SELECTED TEXT ->
========================
N. Tarr 8/2/2018

Python 2.7

Description: Matches SGCN species to GAP species when possible.  Tries to match on different things starting with ITIS TSN, tries to then match unmatched species on scientific and then common name. Inserts matches in to SGCN-GAP_matches collection in the bis database.  Prints non-matched SGCN species at the end.

Notes: Running this code requires access to the gapproduction package, which requires arcpy and connection to the NCSU GAP databases.  

It is necessary to have access to info from NCSU GAP databases on gap species name-ITIS crosswalk info.  Here, it is accessed with a csv file.  Each GAP species is linked with an ITIS TSN.  However, some GAP species are not recognized by ITIS or direct matches will require extensive review of literature.  GAP species may be linked to a "parent" TSN (e.g. for the Genus) in such cases.  These cases created some one-to-many matches (one SGCN to many GAP) that were sometimes resolved by matching on TSN AND scientific name.

In [1]:
import pandas as pd
pd.set_option('display.width', 1000)
import sys
sys.path.append("T:/BCB/")
import BISdbConfig
import pprint
execfile("T:/Scripts/AppendPaths27.py")
execfile("T:/Scripts/AppendGAPAnalysis.py")
import gapproduction as gp
import pymongo

Functions and variables for connecting to bis database

In [2]:
host="54.91.95.139"
port=27017
username=BISdbConfig.user
password=BISdbConfig.password

def _connect_mongodb(host, port, username, password, db):
    """ A util for making a connection to mongo """

    if username and password:
        mongo_uri = 'mongodb://%s:%s@%s:%s/%s' % (username, password, host, port, db)
        conn = pymongo.MongoClient(mongo_uri)
    else:
        conn = pymongo.MongoClient(host, port)
        
    return conn[db]

def get_collection_cursor(db, collection, host, port, username, password, query={}):
    """ Read from Mongo """
========================
SUPPLIED MATERIAL ->
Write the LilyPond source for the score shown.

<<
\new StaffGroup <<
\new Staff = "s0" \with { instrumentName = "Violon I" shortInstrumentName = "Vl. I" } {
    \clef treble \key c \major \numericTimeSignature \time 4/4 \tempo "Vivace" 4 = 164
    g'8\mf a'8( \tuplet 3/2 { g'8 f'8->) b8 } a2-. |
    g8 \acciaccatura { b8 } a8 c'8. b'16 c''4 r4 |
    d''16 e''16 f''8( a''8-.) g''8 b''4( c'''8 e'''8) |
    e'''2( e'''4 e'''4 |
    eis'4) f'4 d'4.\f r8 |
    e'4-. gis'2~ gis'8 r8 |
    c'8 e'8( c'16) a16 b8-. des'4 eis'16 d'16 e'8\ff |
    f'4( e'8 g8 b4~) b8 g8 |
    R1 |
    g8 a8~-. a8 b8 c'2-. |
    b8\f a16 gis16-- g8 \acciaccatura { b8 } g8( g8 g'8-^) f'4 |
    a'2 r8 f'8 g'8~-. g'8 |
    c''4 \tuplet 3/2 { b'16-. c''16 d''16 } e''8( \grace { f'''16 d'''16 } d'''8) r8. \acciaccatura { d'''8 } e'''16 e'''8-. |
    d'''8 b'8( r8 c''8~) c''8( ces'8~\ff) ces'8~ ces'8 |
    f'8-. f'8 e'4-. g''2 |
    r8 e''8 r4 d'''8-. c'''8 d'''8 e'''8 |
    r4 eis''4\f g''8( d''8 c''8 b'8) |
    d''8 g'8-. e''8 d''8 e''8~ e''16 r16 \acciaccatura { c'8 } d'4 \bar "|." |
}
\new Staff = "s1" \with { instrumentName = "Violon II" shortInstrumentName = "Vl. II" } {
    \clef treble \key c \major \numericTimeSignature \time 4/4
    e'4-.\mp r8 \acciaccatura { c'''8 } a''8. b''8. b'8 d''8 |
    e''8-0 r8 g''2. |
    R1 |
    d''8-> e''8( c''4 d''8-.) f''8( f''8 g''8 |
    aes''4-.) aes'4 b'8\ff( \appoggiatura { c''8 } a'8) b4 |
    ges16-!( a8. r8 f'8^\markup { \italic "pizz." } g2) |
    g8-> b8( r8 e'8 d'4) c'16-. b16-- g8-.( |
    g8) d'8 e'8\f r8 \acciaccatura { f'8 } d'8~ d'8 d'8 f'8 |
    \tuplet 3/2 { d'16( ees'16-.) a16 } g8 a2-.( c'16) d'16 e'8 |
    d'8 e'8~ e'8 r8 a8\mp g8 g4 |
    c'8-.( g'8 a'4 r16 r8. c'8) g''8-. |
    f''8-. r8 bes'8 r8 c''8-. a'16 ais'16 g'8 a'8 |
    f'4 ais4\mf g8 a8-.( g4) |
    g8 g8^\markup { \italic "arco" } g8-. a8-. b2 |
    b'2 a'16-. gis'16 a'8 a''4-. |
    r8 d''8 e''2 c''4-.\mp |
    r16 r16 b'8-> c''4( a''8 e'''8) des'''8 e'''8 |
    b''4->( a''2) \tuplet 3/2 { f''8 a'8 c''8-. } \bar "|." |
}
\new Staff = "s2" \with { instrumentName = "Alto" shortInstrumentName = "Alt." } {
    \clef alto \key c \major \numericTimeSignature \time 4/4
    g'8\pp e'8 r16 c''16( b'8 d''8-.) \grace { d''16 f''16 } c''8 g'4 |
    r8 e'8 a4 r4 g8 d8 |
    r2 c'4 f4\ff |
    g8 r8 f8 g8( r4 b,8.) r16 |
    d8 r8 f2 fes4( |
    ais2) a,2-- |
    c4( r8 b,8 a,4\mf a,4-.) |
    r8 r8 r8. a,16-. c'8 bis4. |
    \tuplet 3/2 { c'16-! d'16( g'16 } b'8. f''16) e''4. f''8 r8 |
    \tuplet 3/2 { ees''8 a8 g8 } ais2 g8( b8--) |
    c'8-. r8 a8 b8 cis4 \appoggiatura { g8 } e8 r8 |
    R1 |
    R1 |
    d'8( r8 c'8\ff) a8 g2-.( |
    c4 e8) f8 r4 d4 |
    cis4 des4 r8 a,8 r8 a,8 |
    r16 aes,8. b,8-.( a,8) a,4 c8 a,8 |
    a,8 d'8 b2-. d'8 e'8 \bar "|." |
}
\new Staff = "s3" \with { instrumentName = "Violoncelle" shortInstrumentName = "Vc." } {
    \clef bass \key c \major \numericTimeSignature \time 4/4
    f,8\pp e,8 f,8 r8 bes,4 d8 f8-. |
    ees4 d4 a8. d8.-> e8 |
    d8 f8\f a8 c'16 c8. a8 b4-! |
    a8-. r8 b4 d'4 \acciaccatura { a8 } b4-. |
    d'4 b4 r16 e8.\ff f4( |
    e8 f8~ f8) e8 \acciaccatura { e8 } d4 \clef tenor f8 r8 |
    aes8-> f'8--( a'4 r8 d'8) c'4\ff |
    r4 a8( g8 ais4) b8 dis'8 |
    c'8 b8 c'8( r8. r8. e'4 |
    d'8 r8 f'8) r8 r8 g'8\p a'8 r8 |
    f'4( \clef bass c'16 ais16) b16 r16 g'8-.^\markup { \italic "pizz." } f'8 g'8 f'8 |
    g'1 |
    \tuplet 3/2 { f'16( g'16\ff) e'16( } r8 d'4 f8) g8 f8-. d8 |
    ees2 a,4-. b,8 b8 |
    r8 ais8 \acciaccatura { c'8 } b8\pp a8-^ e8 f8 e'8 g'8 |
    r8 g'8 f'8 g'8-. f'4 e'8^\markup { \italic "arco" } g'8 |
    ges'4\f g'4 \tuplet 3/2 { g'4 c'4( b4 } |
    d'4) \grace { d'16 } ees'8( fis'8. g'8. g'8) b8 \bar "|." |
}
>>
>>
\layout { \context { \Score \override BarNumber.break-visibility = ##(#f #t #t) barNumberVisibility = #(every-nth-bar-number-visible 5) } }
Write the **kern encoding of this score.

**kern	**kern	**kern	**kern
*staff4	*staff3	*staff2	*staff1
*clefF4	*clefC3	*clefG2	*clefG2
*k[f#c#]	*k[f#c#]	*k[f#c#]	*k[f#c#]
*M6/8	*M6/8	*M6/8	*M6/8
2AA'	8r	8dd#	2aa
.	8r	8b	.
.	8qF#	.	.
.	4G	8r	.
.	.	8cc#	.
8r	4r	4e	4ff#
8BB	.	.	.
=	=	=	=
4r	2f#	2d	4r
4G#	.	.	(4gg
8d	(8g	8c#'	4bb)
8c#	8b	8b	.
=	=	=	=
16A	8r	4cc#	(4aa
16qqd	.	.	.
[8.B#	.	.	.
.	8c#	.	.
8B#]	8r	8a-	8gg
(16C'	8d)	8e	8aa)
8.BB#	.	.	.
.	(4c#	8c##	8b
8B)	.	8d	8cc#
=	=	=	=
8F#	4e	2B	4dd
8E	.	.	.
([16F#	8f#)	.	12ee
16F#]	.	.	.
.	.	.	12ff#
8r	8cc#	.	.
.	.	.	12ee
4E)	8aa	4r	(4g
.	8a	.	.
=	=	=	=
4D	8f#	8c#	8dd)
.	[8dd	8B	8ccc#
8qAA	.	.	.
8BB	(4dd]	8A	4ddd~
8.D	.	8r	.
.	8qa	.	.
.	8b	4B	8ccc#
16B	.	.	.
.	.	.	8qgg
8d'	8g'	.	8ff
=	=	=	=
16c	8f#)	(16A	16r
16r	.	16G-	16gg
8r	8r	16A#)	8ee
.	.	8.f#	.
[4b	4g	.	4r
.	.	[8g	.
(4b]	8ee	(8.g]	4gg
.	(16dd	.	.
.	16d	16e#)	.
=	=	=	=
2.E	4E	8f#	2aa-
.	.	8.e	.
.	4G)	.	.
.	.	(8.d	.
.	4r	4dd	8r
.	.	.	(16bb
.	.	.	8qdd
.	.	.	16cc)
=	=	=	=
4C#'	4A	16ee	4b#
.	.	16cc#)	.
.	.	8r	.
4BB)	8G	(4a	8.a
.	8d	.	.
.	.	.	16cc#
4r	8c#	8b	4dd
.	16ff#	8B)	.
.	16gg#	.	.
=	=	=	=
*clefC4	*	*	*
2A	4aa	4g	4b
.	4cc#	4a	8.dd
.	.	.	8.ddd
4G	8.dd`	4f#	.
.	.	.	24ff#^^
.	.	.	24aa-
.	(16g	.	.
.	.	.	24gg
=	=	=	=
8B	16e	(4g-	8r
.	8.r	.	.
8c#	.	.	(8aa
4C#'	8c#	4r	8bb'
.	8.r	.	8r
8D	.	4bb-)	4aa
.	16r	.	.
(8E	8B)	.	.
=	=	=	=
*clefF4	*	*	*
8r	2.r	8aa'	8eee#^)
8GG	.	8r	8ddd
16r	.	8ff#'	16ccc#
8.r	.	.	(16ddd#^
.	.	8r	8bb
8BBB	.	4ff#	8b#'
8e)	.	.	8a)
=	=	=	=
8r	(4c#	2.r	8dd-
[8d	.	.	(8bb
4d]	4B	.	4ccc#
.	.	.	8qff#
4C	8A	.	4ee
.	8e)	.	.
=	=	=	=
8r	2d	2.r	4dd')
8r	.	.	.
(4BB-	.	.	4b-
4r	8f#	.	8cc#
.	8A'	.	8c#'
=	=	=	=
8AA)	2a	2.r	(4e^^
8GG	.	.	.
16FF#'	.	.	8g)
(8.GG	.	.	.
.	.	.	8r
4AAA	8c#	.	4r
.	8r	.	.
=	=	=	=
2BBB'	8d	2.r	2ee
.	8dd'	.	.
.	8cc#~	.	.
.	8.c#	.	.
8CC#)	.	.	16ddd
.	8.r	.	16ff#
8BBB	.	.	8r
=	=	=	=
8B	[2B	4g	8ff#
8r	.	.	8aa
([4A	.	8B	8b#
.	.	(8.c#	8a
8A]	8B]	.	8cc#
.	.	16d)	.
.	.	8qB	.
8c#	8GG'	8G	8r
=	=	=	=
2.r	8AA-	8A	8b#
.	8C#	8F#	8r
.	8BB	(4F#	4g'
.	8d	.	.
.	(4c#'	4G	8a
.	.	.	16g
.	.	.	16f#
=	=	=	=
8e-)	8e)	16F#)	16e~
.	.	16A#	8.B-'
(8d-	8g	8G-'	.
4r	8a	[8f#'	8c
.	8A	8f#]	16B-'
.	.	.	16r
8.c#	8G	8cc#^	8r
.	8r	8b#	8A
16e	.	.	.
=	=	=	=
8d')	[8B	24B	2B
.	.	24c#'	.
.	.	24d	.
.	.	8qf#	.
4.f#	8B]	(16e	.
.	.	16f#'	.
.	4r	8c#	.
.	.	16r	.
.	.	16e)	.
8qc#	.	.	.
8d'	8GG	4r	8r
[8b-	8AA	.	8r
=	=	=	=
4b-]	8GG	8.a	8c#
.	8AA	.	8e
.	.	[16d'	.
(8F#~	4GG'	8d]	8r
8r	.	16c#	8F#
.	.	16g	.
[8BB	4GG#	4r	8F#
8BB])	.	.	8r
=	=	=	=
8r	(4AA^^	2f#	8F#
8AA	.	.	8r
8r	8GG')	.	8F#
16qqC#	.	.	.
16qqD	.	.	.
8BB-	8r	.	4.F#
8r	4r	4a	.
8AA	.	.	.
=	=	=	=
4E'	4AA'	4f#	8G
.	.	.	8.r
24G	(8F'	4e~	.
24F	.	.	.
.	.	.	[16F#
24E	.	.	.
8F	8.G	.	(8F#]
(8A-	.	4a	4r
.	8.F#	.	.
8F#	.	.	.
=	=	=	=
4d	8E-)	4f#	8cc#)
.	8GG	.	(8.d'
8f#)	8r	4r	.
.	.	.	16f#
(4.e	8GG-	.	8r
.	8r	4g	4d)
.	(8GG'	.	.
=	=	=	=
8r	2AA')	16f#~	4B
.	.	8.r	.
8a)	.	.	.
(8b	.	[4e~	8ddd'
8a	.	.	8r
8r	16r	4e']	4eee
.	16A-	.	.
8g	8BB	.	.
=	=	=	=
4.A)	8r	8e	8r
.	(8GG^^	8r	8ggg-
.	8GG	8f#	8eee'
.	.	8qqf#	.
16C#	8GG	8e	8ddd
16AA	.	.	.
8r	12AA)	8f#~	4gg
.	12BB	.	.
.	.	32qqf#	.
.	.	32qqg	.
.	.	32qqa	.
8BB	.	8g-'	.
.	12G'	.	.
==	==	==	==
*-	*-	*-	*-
========================
YOUR TASKS ->
**a)** Answer these three questions from the species-matching notebook, each on its own line:
(i) Which version of Python does it use?
(ii) What information is accessed through a csv file?
(iii) What number is assigned to port?
**b)** Please carry on the species-matching notebook from the point where it stops.
The items play no part in what is asked here.

RESPONSES FOR EACH TASK ->
**a)**
(i) Python 2.7
(ii) Info from the NCSU GAP databases on the GAP species name-ITIS crosswalk
(iii) 27017

**b)**
    # Connect to MongoDB
    db = _connect_mongodb(host=host, port=port, username=username, password=password, db=db)

    # Make a query to the specific DB and Collection
    cursor = db[collection].find(query)
    
    return cursor

## Create a dictionary to hold SGCN - GAP matches

In [3]:
matches = {}
non_matches = {}

## Read in GAP Scientific Names, TSN codes, and species codes

In [4]:
# Read in csv of gap species, species codes, and TSN codes and notes
gapSpecies = pd.read_csv("T:/SALCC/GAPspecies2.csv")
gapSpecies.drop(["scientific_name", "common_name"],inplace=True, axis=1)
gapSpecies.drop(columns=["Unnamed: 0"],inplace=True, axis=1)
gapSpecies['intITIScode'].fillna(0, inplace=True)
gapSpecies['intITIScode'] = [int(i) for i in gapSpecies['intITIScode']]

# Print first 5 records
gapSpecies.head()

Unnamed: 0,strUC,strSciName,strComName,intITIScode,intGapITISmatch,strGapITISmatch,memTaxaNotes
0,rLWWHx,Aspidoscelis gypsi,Little White Whiptail,174021,6.0,ITIS does not recognize this species concept. ...,Aspidoscelis gypsi (Little White Whiptail) is ...
1,rDENIx,Hypsiglena chlorophaea,Desert Nightsnake,174233,6.0,ITIS does not recognize this species concept. ...,Hypsiglena chlorophaea (Desert Nightsnake) is ...
2,rCHNIx,Hypsiglena jani,Chihuahuan Nightsnake,174233,6.0,ITIS does not recognize this species concept. ...,Hypsiglena jani (Chihuahuan Nightsnake) is rec...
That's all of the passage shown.